[Figure understanding tasks]
=-=-=-=-=
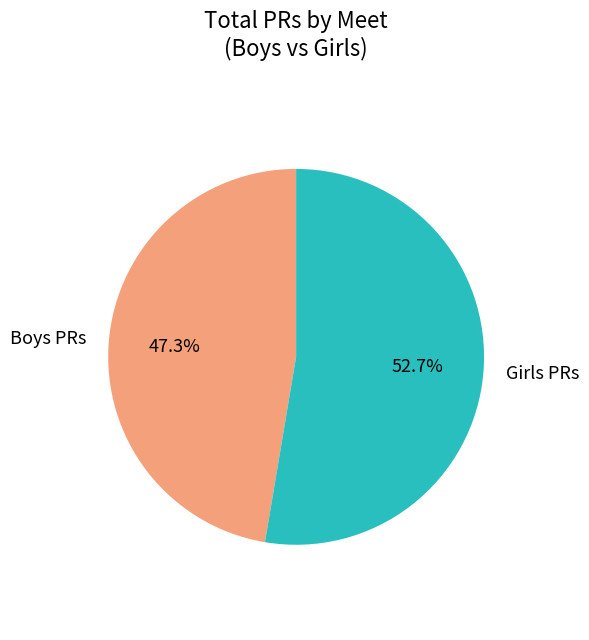

What percentage do Boys PRs and Girls PRs together represent?

100.0%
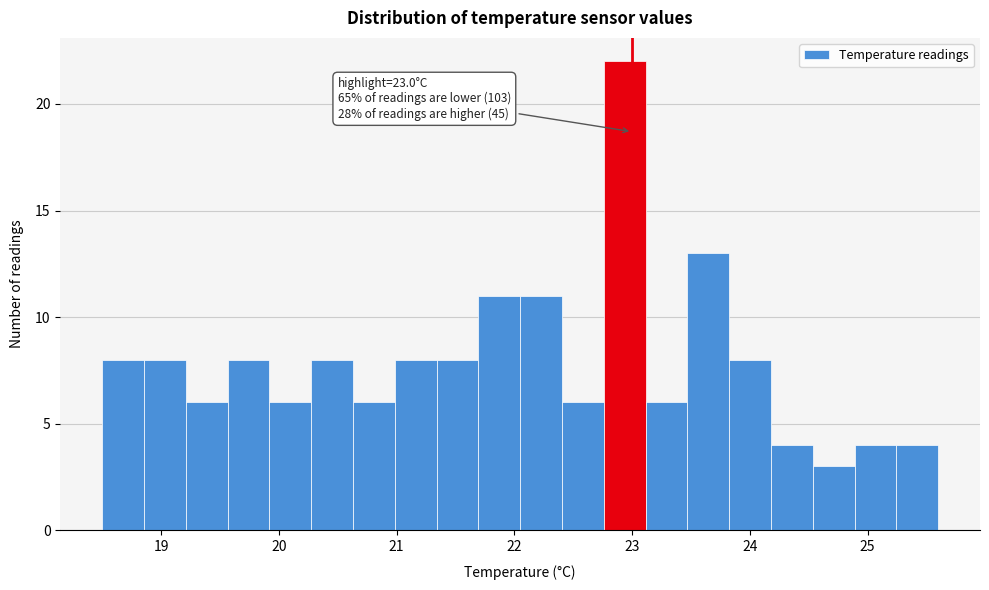

Around what value on the x-axis is the tallest bar? Give the approximate position of its centre, as read against the axis.

22.9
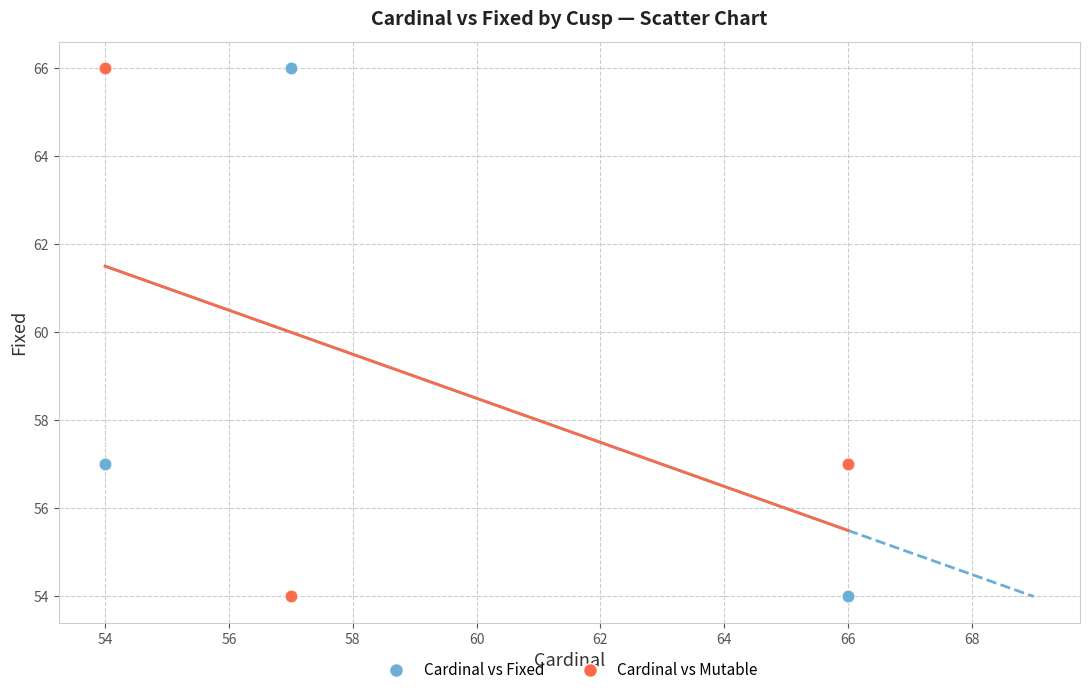

What is the X range (max minus min) for the scatter plot?

12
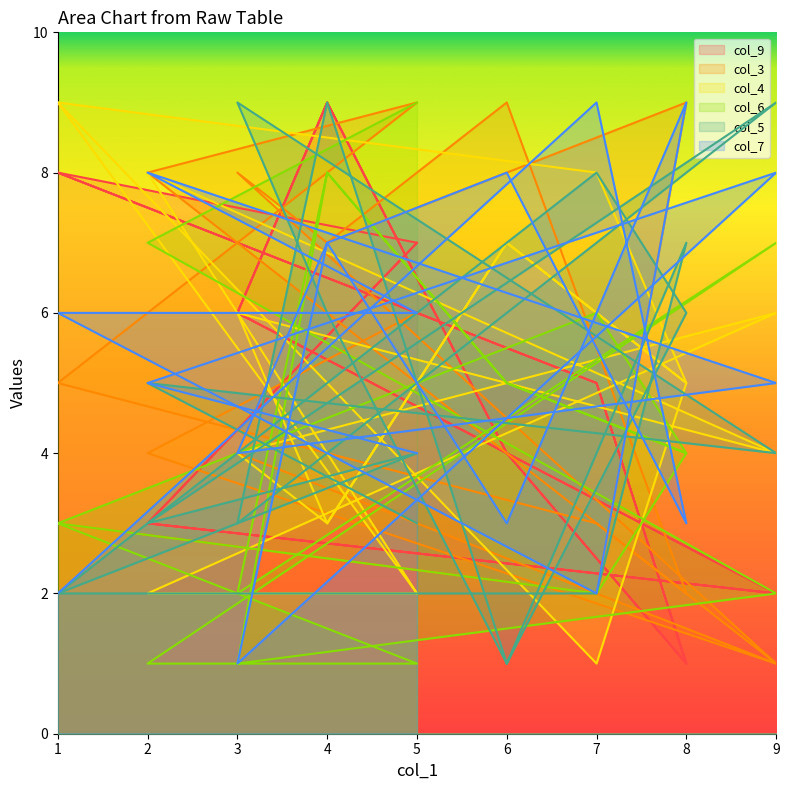

Rank the categories by col_7 value from highest to lowest.

7, 8, 6, 2, 9, 4, 4, 5, 1, 9, 2, 3, 5, 8, 6, 1, 7, 3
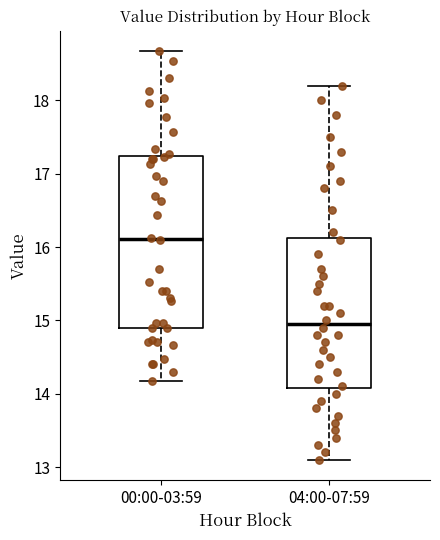

Which box is the tallest, from its lower edge to its upper edge?

00:00-03:59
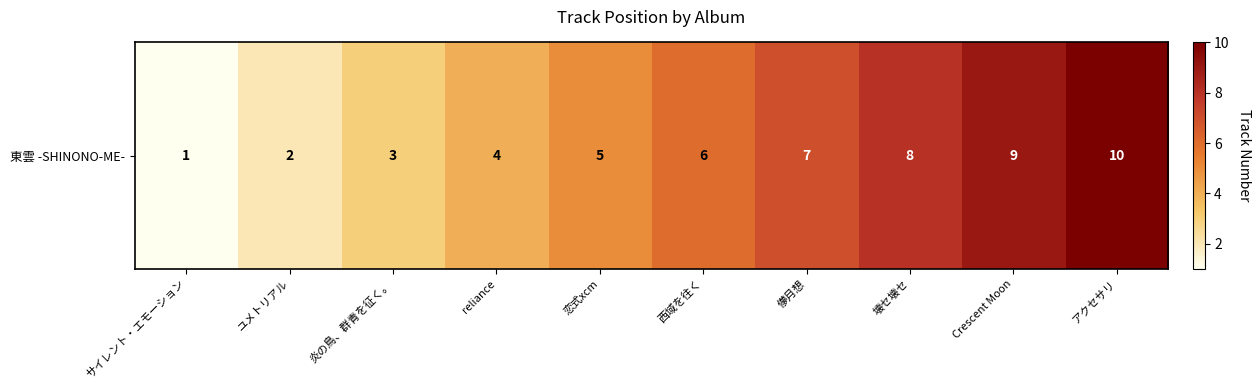

What is the change in value from サイレント・エモーション to 恋式xcm?

+4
=-=-=-=-=
▸ Task to carry out:
Could you copy the text of every row above word for word, leaving out the pictures?

▸ Response area:
What percentage do Boys PRs and Girls PRs together represent?

100.0%

Around what value on the x-axis is the tallest bar? Give the approximate position of its centre, as read against the axis.

22.9

What is the X range (max minus min) for the scatter plot?

12

Rank the categories by col_7 value from highest to lowest.

7, 8, 6, 2, 9, 4, 4, 5, 1, 9, 2, 3, 5, 8, 6, 1, 7, 3

Which box is the tallest, from its lower edge to its upper edge?

00:00-03:59

What is the change in value from サイレント・エモーション to 恋式xcm?

+4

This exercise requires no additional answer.